– Et personne qu'a versé une larme pour Suzanne qu'est même pas enterrée! Et ça pleurniche pour des bêlantes! Vous êtes tous des enculés!
– On pleurniche pas, Buteil, dit Larquet en tendant le bras. Possible qu'on soit tous des enculés, surtout Albert, mais personne oublie Suzanne. Mais c'est cette putain de bête qui l’a tuée, et bon sang faut la trouver.
– Ouais, dit une voix.
– Ouais. Et si les gars de Guillos la trouvent avant, on aura l'air de minables.
– On la chopera d'abord. Les gars de Guillos sont ramollis depuis qu'ils ne font que de la lavande.

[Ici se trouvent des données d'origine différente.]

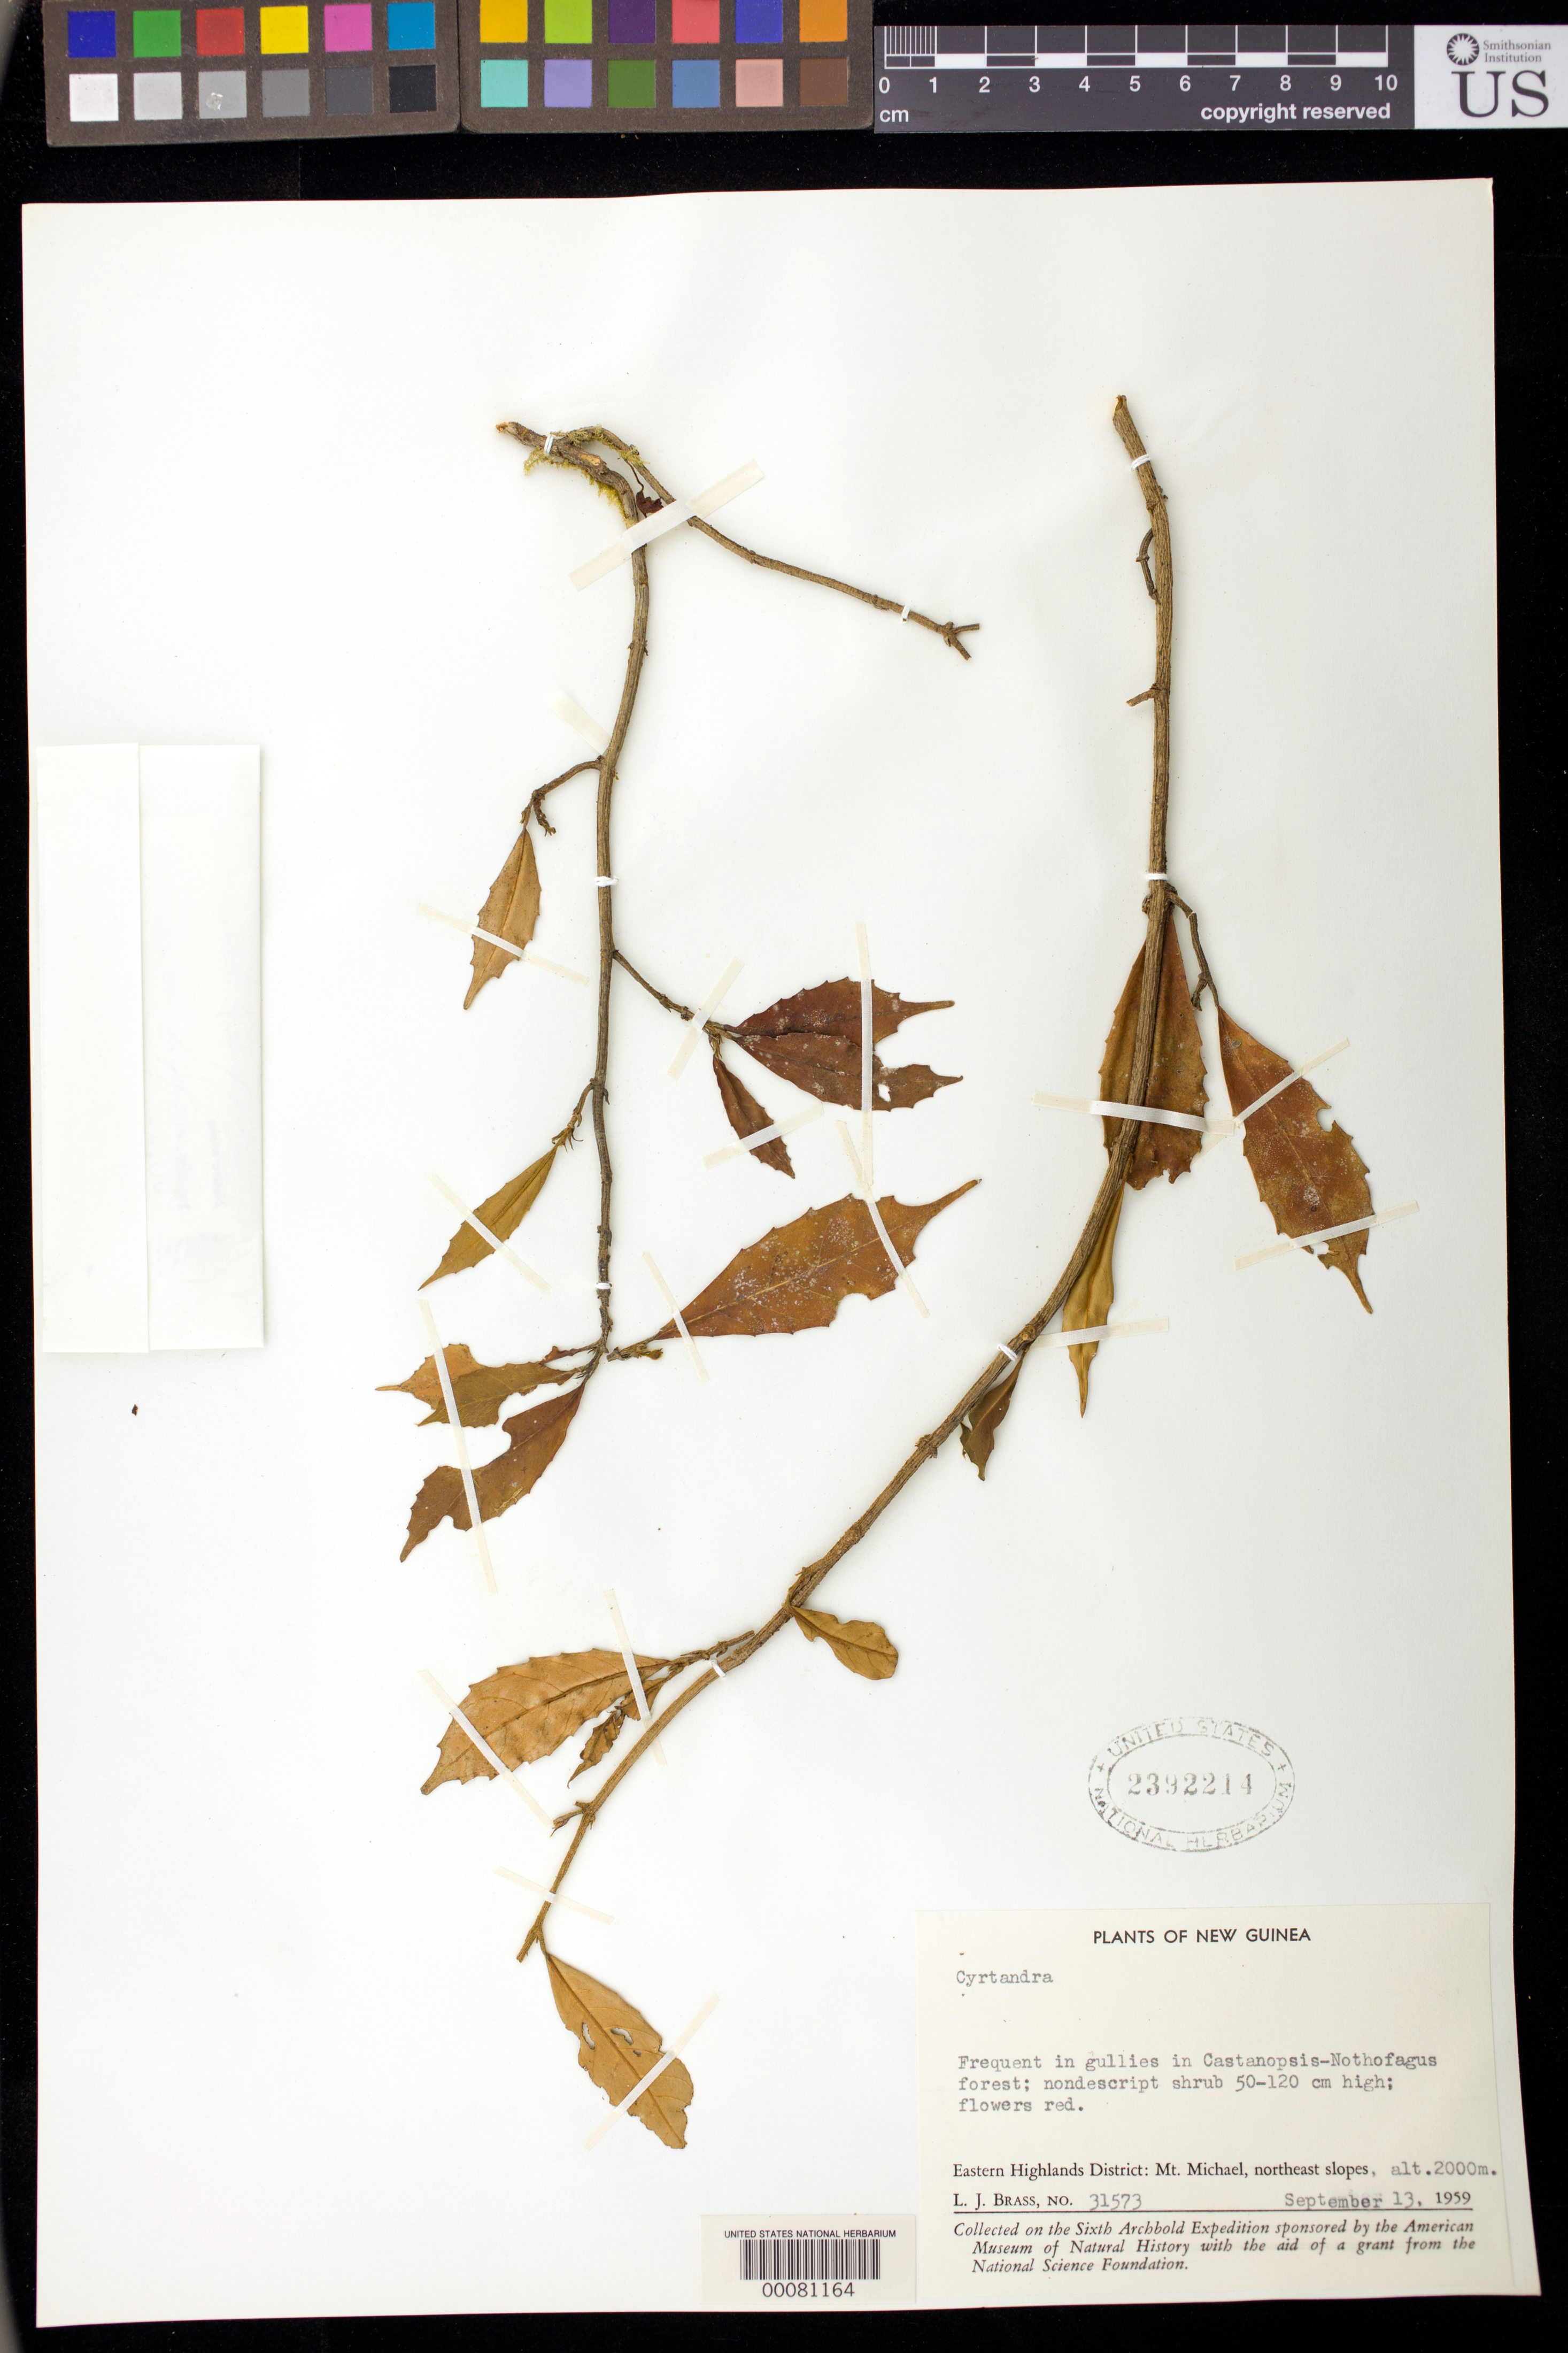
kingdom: Plantae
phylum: Tracheophyta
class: Magnoliopsida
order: Lamiales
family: Gesneriaceae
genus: Cyrtandra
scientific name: Cyrtandra sp.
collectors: L. J. Brass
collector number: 31573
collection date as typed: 13 Sep 1959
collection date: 1959-09-13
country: Papua New Guinea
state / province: Eastern Highlands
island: New Guinea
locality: Eastern highlands dist., Mt michael, northeast slopes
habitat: Frequent in gullies in castanopsis-nothofagus forest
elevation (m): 2000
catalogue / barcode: US 2392214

– Rêvez pas les gars, dit le postier, un type assez neurasthénique. On est aussi périmés que les gars de Guillos ou d'ailleurs. On n'a plus le flair, on ne sent plus les pistes. Cette bête, on ne la chopera que le jour où eile rappliquera ici même pour boire un petit coup au comptoir. Et encore, faudra attendre qu'elle soit bourrée pour l'avoir, et en s'y mettant à dix. D'ici là, elle aura bouffé tout le pays.
– Ben dis donc, t'es gai, toi.
– C'est complètement con, cette histoire de loup qui vient boire un coup.
– Faut demander un hélico, proposa une voix.
– Un hélico? Pour voir dans la montagne? T'es débile ou quoi?
– Paraît en plus qu'on a perdu Massait, dit une autre voix. Les gendarmes le cherchent au mont Vence.
– Ben ça, c'est pas ce que j'appelle une perte, dit Albert.
– Pauvre con, dit Larquet.
– Ça suffit, dit Lucie.
– Et qu'est-ce qui te dit que Massart n'a pas été pris par la bête? Avec cette manie de toujours sortir la nuit?
– Ouais, on va le retrouver déchiqueté, le Massart. C'est moi qui vous le dis.
Lawrence attrapa Camille par le poignet.
– On s'en va, lui dit-il. Ils me rendent dingue.
Une fois sur la place, Lawrence reprit son souffle comme s'il était sorti d'un nuage toxique.
– Un ramassis de tarés, gronda-t-il.
– Ce n'est pas un ramassis, dit Camille. Ce sont des hommes qui ont peur, qui ont du chagrin, ou qui sont déjà bourrés. Entendu, Albert est taré.
Ils remontèrent les rues brûlantes vers la maison.
– Qu'est-ce que tu en dis? demanda Camille.
– Quoi? Qu'ils étaient bourrés?
– Non. Le village où a eu lieu l'attaque. Guillos. C'est le lieu pointé sur la carte.
Lawrence s'arrêta, dévisagea Camille.
– Comment Massart aurait-il pu savoir? murmura-t-elle. Comment aurait-il pu savoir,
On entendit des séries d'aboiements au loin. Lawrence se raidit.
– Les gendarmes qui le cherchent, dit-il en ricanant. Peuvent toujours, le trouveront pas. Était cette nuit à Guillos, sera demain à La Castille. C'est lui qui tue. Lui qui tue, Camille, avec Crassus.
Camille fit un mouvement pour parler, et renonça. Elle ne voyait plus quoi dire pour soutenir Massart
– Avec Crassus, reprit Lawrence. En cavale. Égorgera brebis, femmes, enfants.
– Mais pourquoi, bon Dieu? murmura-t-elle.
– Parce qu'il n'a pas de poils.
Camille lui jeta un regard incrédule.
– Et ça l'a rendu fou, compléta Lawrence. On va chez les flics.
– Attends, dit Camille en le retenant par le bras.
– Quoi? Tu veux qu'il attaque d'autres Suzannes?
– Attendons jusqu'à demain. Voir si on le retrouve. Je t'en prie.
Lawrence hocha la tête et remonta la rue en silence.
– Augustus n'a rien bouffé depuis vendredi, dit-il. Je monte au Massif. Serai là demain midi.
Le lendemain à midi, Massart n'avait pas été retrouvé. Aux informations de treize heures, on annonça deux brebis égorgées à La Castille. Le loup se déplaçait vers le nord.
A Paris, Jean-Baptiste Adamsberg nota l'information. Il s'était procuré une carte d'état-major du Mercantour, qu'il avait fourrée dans le dernier tiroir de son bureau, un tiroir dévolu aux questions confuses et aux manœuvres aléatoires. II souligna en rouge le nom de La Castille. Hier, il avait souligné Guillos. Il contempla longuement la carte, la joue calée sur sa main, méditatif.